Future of online studies in Uganda remains unclear

Sunday July 26 2020


By Timothy Kajja

After months of enduring the lockdown, Uganda is engineering modes of gradually reopening-up. One item that has been so close, but far from a breath of normalcy, is education.

A number of measures have been fronted to rebirth education in futility, but one. Sadly, as online studies had began to fall into shape, persecutors picked up weapons against a toddling target.

Benchmarking from South Africa, the country having re-opened schools in early June, has already confirmed hundreds of students who have contracted Covid-19 and hundreds of schools have already been re-shut to curb further spread of the novel coronavirus. This makes it easier to appreciate further physical closure of schools.

For mass testing of about 15 million students twice a month as earlier stated by Cabinet, there is nothing further from viability for a country that isn’t even close to testing a quarter of a million people in three months.

In the latest address, the President indefinitely postponed physical studies until a vaccine is secured. But we can’t confirm a date for this before questioning when mass production for the vaccine will be actualised. Cabinet is yet to abandon the idea of long-distance learning. But not everyone had to wait for a government mask to travel privately or board public transport. Why then should every student have to wait for a radio or TV from government?

In the meantime, many students are choking on rent and utility bills. Struggling to feed for days that won’t count in their academic calendars. Several students with scholarships are on the verge of forfeiting the offers for grossly falling out of the time frames.


Not to mention those with offers for further studies scheduled for later this year. Students on education leave too are slowly being pushed to choose between the current studies and their dear jobs. Not forgetting the question of time, a priceless resource.
It’s from these considerations and more that the Law Development Centre (LDC) took the bold step to camouflage with the changing world and go online.

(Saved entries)
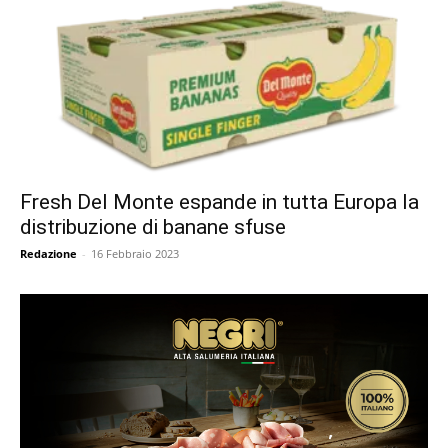
Fresh Del Monte espande in tutta Europa la
distribuzione di banane sfuse
Redazione
-
16 Febbraio 2023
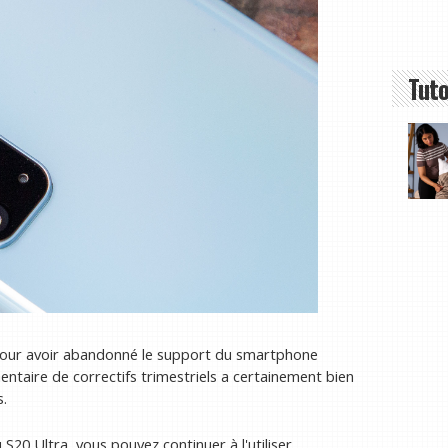
Tuto
pour avoir abandonné le support du smartphone
mentaire de correctifs trimestriels a certainement bien
s.
20 Ultra, vous pouvez continuer à l'utiliser.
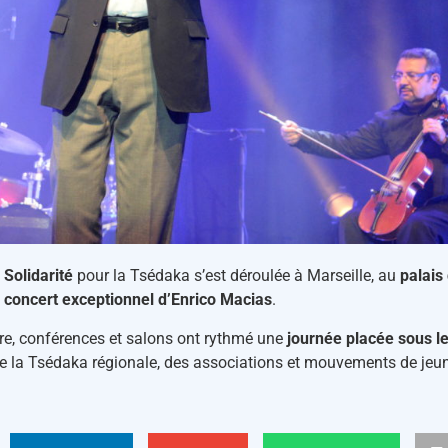
 Solidarité
pour la Tsédaka s’est déroulée à Marseille, au
palais
n
concert exceptionnel d’Enrico Macias
.
re, conférences et salons ont rythmé une
journée placée sous le 
e la Tsédaka régionale, des associations et mouvements de jeun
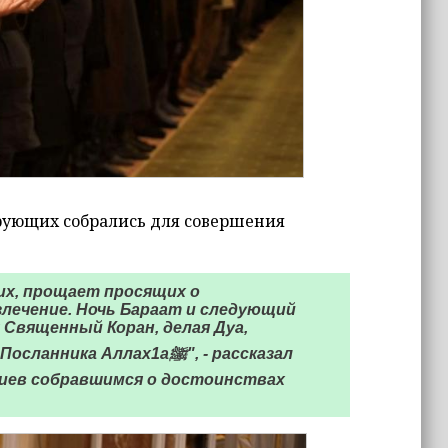
рующих собрались для совершения
их, прощает просящих о
злечение. Ночь Бараат и следующий
 Священный Коран, делая Дуа,
 Аллах1аﷺ", - рассказал
жиев собравшимся о достоинствах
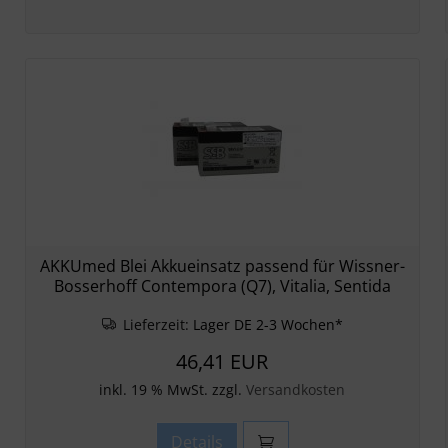
AKKUmed Blei Akkueinsatz passend für Wissner-
Bosserhoff Contempora (Q7), Vitalia, Sentida
Lieferzeit:
Lager DE 2-3 Wochen*
46,41 EUR
inkl. 19 % MwSt. zzgl.
Versandkosten
Details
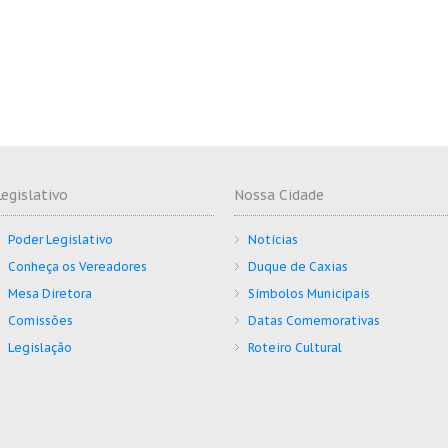
Legislativo
Nossa Cidade
Poder Legislativo
Notícias
Conheça os Vereadores
Duque de Caxias
Mesa Diretora
Símbolos Municipais
Comissões
Datas Comemorativas
Legislação
Roteiro Cultural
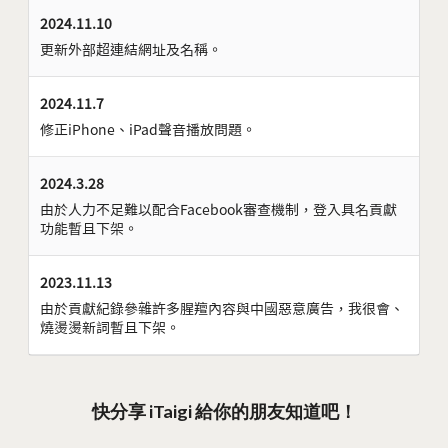
2024.11.10
更新外部超連結網址及名稱。
2024.11.7
修正iPhone、iPad聲音播放問題。
2024.3.28
由於人力不足難以配合Facebook審查機制，登入具名貢獻
功能暫且下架。
2023.11.13
由於貢獻紀錄參雜許多腥羶內容與中國惡意廣告，我很會、
燒燙燙新詞暫且下架。
快分享 iTaigi 給你的朋友知道吧！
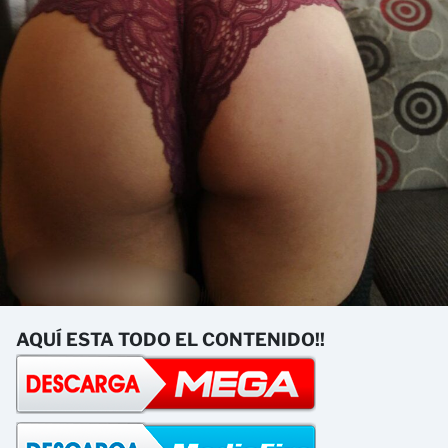
AQUÍ ESTA TODO EL CONTENIDO!!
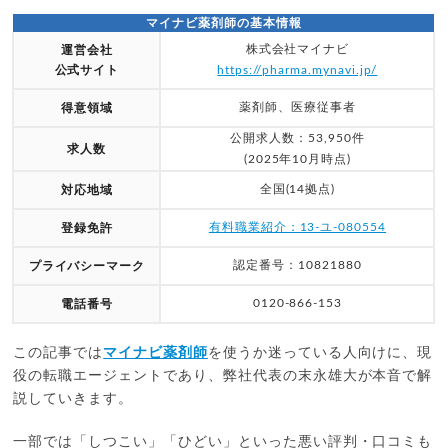
マイナビ薬剤師の基本情報
株式会社マイナビ
運営会社
公式サイト
https://pharma.mynavi.jp/
薬剤師、医療従事者
得意領域
公開求人数：53,950件
求人数
(2025年10月時点)
全国(14拠点)
対応地域
有料職業紹介：13-ユ-080554
登録免許
認定番号：10821880
プライバシーマーク
0120-866-153
電話番号
この記事では
マイナビ薬剤師
を使うか迷っている人向けに、現
役の転職エージェントであり、弊社代表の末永雄大が本音で解
説していきます。
一部では「しつこい」「ひどい」といった悪い評判・口コミも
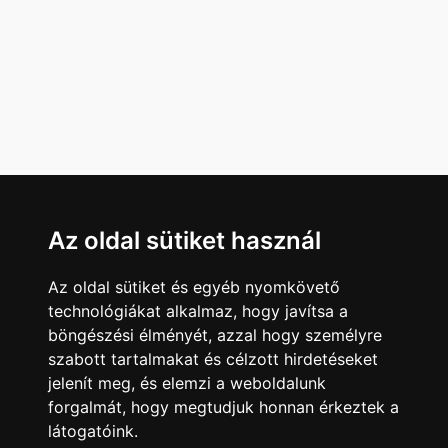
Az oldal sütiket használ
Az oldal sütiket és egyéb nyomkövető
technológiákat alkalmaz, hogy javítsa a
böngészési élményét, azzal hogy személyre
szabott tartalmakat és célzott hirdetéseket
jelenít meg, és elemzi a weboldalunk
forgalmát, hogy megtudjuk honnan érkeztek a
látogatóink.
Minden jog fenntartva © 2008 - 2026
4Web Kft.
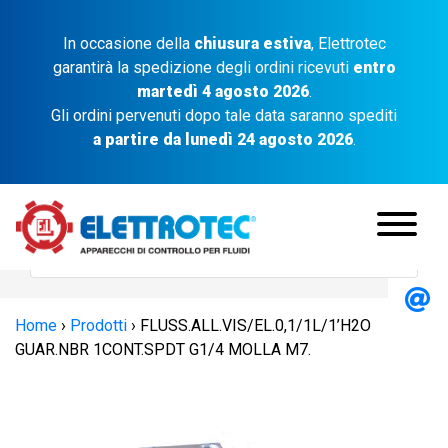
In occasione della
chiusura estiva
, Elettrotec
garantirà la spedizione degli ordini ricevuti
entro
martedì 4 agosto 2026
.
Gli ordini pervenuti dopo tale data saranno spediti
a partire da lunedì 24 agosto 2026
.
Home
›
Prodotti
›
FLUSS.ALL.VIS/EL.0,1/1L/1’H2O
GUAR.NBR 1CONT.SPDT G1/4 MOLLA M7.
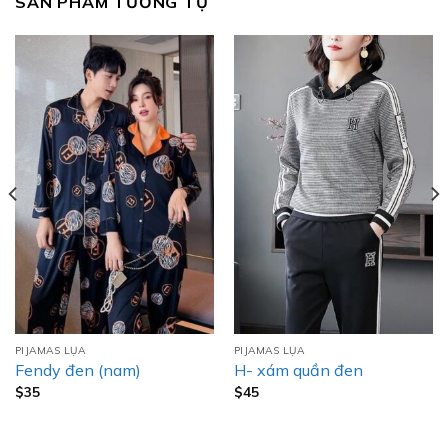
SẢN PHẨM TƯƠNG TỰ
PIJAMAS LỤA
PIJAMAS LỤA
Fendy đen (nam)
H- xám quần đen
$
35
$
45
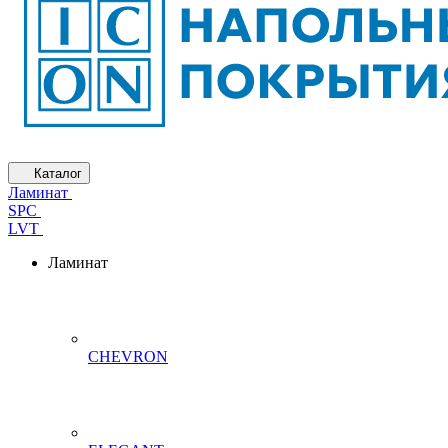
Каталог
Ламинат
SPC
LVT
Ламинат
CHEVRON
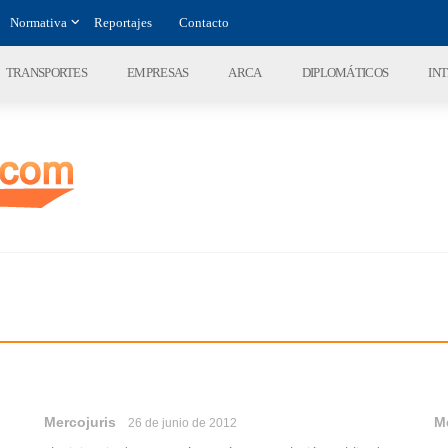
Normativa
Reportajes
Contacto
TRANSPORTES
EMPRESAS
ARCA
DIPLOMÁTICOS
IN
Mercojuris
M
26 de junio de 2012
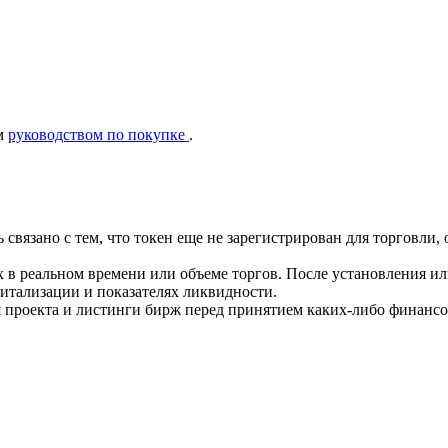
ым
руководством по покупке
.
ть связано с тем, что токен еще не зарегистрирован для торгов
 в реальном времени или объеме торгов. После установления и
тализации и показателях ликвидности.
 проекта и листинги бирж перед принятием каких-либо финанс
ия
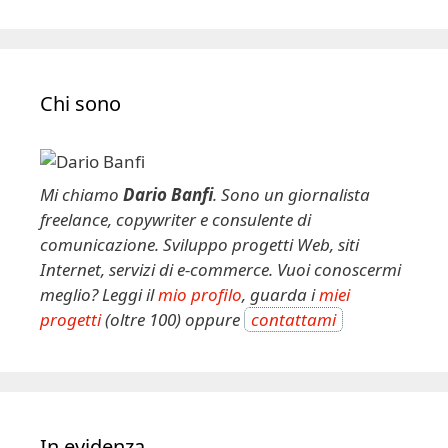
Chi sono
Mi chiamo
Dario Banfi
. Sono un giornalista
freelance, copywriter e consulente di
comunicazione. Sviluppo progetti Web, siti
Internet, servizi di e-commerce. Vuoi conoscermi
meglio? Leggi il
mio profilo
, guarda i
miei
progetti
(oltre 100) oppure
contattami
In evidenza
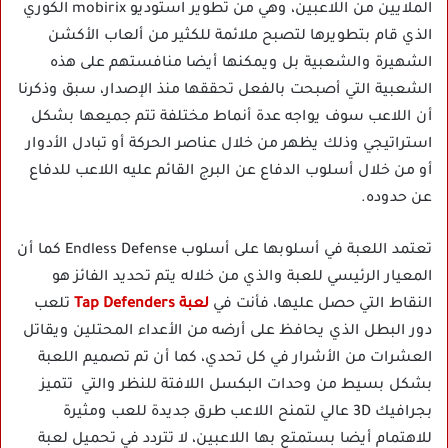
الملايين من اللاعبين، وهي من تطوير استوديو mobirix الكوري
الذي قام بتطويرها لتصبح ملائمة للكثير من ألعاب الأكشن
الشهيرة والشعبية بل ويمكنها أيضا منافستهم على هذه
الشعبية التي أصبحت بالفعل تحققها منذ الإصدار، سبق وذكرنا
أن اللاعب سوف يواجه عدة أنماط مختلفة تتم جميعها بشكل
استراتيجي وذلك يظهر من خلال عناصر الحركة أو تبادل الأدوار
أو من خلال أسلوب الدفاع عن البرج القائم عليه اللاعب للدفاع
عن حدوده.
تعتمد اللعبة في أسلوبها على أسلوب Endless Defense كما أن
المعيار الرئيسي للعبة والذي من خلاله يتم تحديد الفائز هو
النقاط التي حصل عليها، فأنت في
لعبة Tap Defenders
تلعب
دور البطل الذي يحافظ على أرضه من الأعداء المحتلين ويقاتل
العشرات من الأشرار في كل تحدي، كما أن تم تصميم اللعبة
بشكل بسيط من وحدات البكسل اللافتة للنظر والتي تتميز
بجرافيك 3D عالي لتمنح اللاعب طرق جديدة للعب ومثيرة
للاهتمام أيضا بستمتع بها اللاعبين، لا تتردد في تحميل لعبة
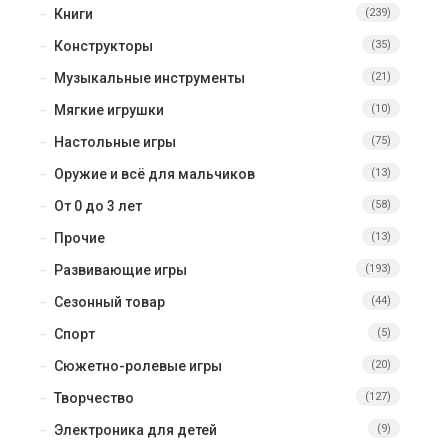
Книги
(239)
Конструкторы
(35)
Музыкальные инструменты
(21)
Мягкие игрушки
(10)
Настольные игры
(75)
Оружие и всё для мальчиков
(13)
От 0 до 3 лет
(58)
Прочие
(13)
Развивающие игры
(193)
Сезонный товар
(44)
Спорт
(5)
Сюжетно-ролевые игры
(20)
Творчество
(127)
Электроника для детей
(9)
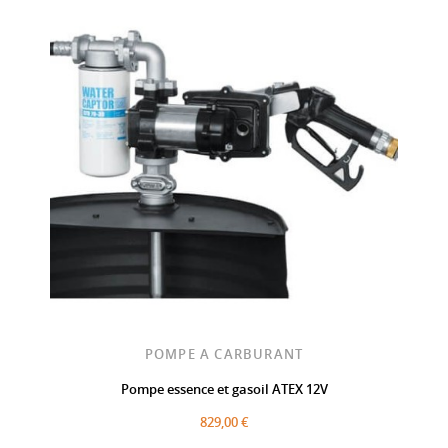
POMPE A CARBURANT
Pompe essence et gasoil ATEX 12V
829,00 €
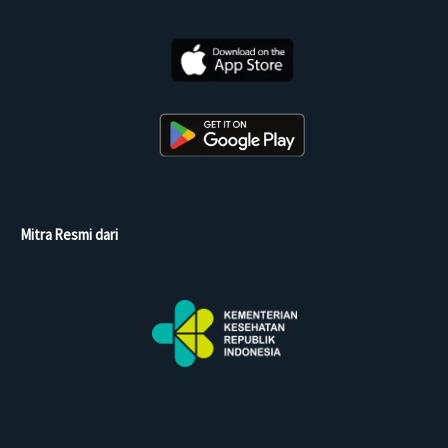
Mitra Resmi dari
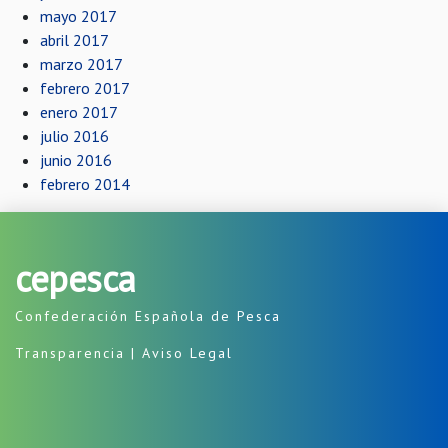
mayo 2017
abril 2017
marzo 2017
febrero 2017
enero 2017
julio 2016
junio 2016
febrero 2014
cepesca
Confederación Española de Pesca
Transparencia
|
Aviso Legal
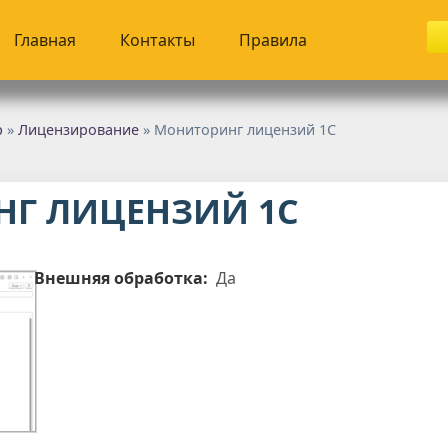
Главная
Контакты
Правила
р
»
Лицензирование
» Мониторинг лицензий 1С
Г ЛИЦЕНЗИЙ 1С
Внешняя обработка:
Да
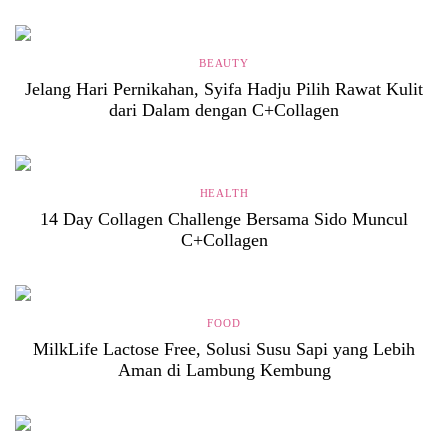
BEAUTY
Jelang Hari Pernikahan, Syifa Hadju Pilih Rawat Kulit
dari Dalam dengan C+Collagen
HEALTH
14 Day Collagen Challenge Bersama Sido Muncul
C+Collagen
FOOD
MilkLife Lactose Free, Solusi Susu Sapi yang Lebih
Aman di Lambung Kembung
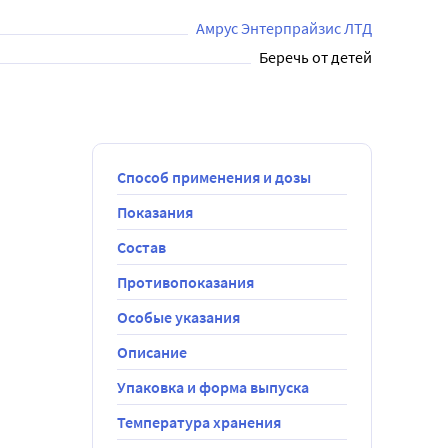
метрической жидкости в шкале, встряхивание 
звонок в колокольчик), при этом начало шкалы 
Амрус Энтерпрайзис ЛТД
етра можно ознакомиться с множеством роликов в 
Беречь от детей
Способ применения и дозы
Показания
Состав
Противопоказания
Особые указания
Описание
Упаковка и форма выпуска
Температура хранения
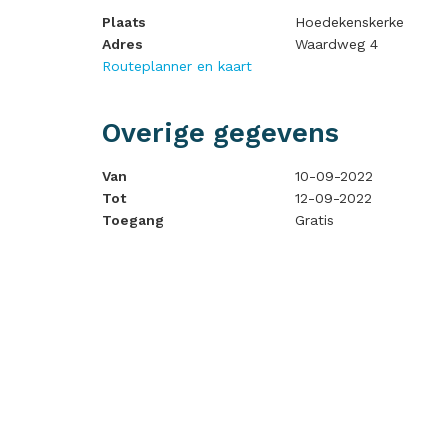
Plaats
Hoedekenskerke
Adres
Waardweg 4
Routeplanner en kaart
Overige gegevens
Van
10-09-2022
Tot
12-09-2022
Toegang
Gratis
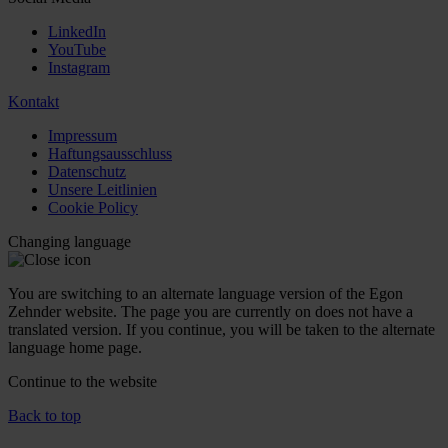
LinkedIn
YouTube
Instagram
Kontakt
Impressum
Haftungsausschluss
Datenschutz
Unsere Leitlinien
Cookie Policy
Changing language
You are switching to an alternate language version of the Egon
Zehnder website. The page you are currently on does not have a
translated version. If you continue, you will be taken to the alternate
language home page.
Continue to the
website
Back to top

# [Directions]
A) Please answer these questions on the article about online studies in Uganda:
(i) When did South Africa re-open schools?
(ii) How many students did Cabinet say would undergo mass testing, and how often?
(iii) Which institution took the step to go online?
B) Continue the article about online studies in Uganda from its last sentence.
Nothing in the records is needed.

# [Results for the exercise]
A)
(i) In early June.
(ii) About 15 million students, twice a month.
(iii) The Law Development Centre (LDC).

B)
This was through a well studied process involving a successful three-week pilot phase, training of students and staff, consulting stakeholders, including students and the Ministry of education and Sports et cetera.
LDC remained cognisant of the challenges posed by the online studies.

For unstable network quality and power shortages, the centre adopted a model that enabled students revisit all classes in a self-paced manner. For Internet gadgets, LDC required all students to have a laptop as before registration, way before the pandemic struck. But nonetheless, the students’ guild has helped the few students with this challenges to secure Internet devices through fund drives.

For data costs, LDC secured cheaper data through Internet service providers. The students’ guild also pooled a data fund to assist with shortfalls. As a result, LDC registered a record attendance of more than 95 per cent during the online studies, way higher than the figures during the physical classes. LDC did not ask any student to fund online studies as alleged by some people. And as opposed to Uganda Christian University, LDC made no attempt whatsoever to examine students online.

Uganda is a very young country, where educating the next generation should be a main concern. Unfortunately, scientific studies are being seen as a danger, but scientific elections are seen as a goddess.